Archive of Month October 2009 :

Circle Of Becoming

In order to be, things must renew themselves continually, they must arise again and again. Their potential wakes up, they become active, they appear. But then they vanish again. They give up themselves — for the sake of becoming, for the sake of being.

Space is a structured space of knowledge, knowledge expresses itself as activity, it bears things — and vanishes into space anew.

Time And Being

Time is determined by the pulsation of the things, their waxing and waning. All things come into being every moment anew. They appear, they interact with other things. Without that they would never exist.

Moments

A thing does not appear but in its interactions. These determine its existence, its extent, its space. And its time: every interaction, every appearance of a thing, is a new moment in time.

Rhythmic Patterns

If everything changes continually between to be and not to be, between on and off, then the idea of completely different (“parallel”, so to speak) times is anything but absurd.
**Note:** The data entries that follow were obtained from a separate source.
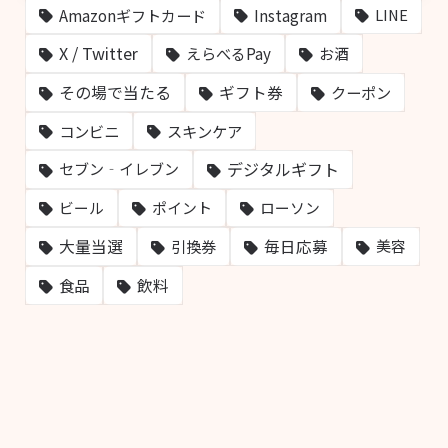
Amazonギフトカード
Instagram
LINE
X / Twitter
えらべるPay
お酒
その場で当たる
ギフト券
クーポン
コンビニ
スキンケア
デジタルギフト
セブン‐イレブン
ビール
ポイント
ローソン
大量当選
毎日応募
引換券
美容
飲料
食品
The gap is not, it does not exist, it just becomes effective as a transition from one state to another. (Existence itself, the flow of time, therefore cannot be but continuous.) Observed from another time continuum that pulses in a totally different rhythm, however, a lot of time may have passed between those different states. Or several periods are wholly skipped.
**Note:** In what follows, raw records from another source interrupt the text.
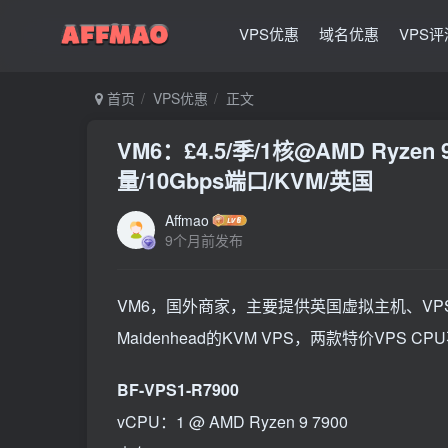
VPS优惠
域名优惠
VPS评
首页
VPS优惠
正文
VM6：£4.5/季/1核@AMD Ryzen 
量/10Gbps端口/KVM/英国
Affmao
9个月前发布
VM6，国外商家，主要提供英国虚拟主机、VP
Maidenhead的KVM VPS，两款特价VPS C
BF-VPS1-R7900
vCPU：1 @ AMD Ryzen 9 7900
The same pulsation that appears as the constant ticking of clocks defining the time in one continuum may perform in another time continuum a complex rhythmic pattern. If ever; perhaps it will never be recognizable as anything regular; maybe there is absolutely nothing.

Different Conceptions

There can be found a lot of different notions and concepts of “time”; this term is used in many ways — not necessarily always in connection with clocks.

Very often it is associated with terms like “past”, “presence”, and “future”. These may apply to a certain point at the time scale defined by clocks. But the underlying concept they refer to does not generally imply exact measuring; it is not about distinct periods of time.

Sometimes past and future are just kind of directions, seen from a certain spot, the time being, the presence, now. But in general, there is meant to exist an essential distinction, the two terms referring to completely different qualities.

There is an intimate relation to knowledge: the past is principally known (or at least knowable), while the future is generally (still) unknown.

Moments II

In this sense, presence is the passage from not knowing to knowing. So knowledge is being created, at every moment. In every interaction. Through activity.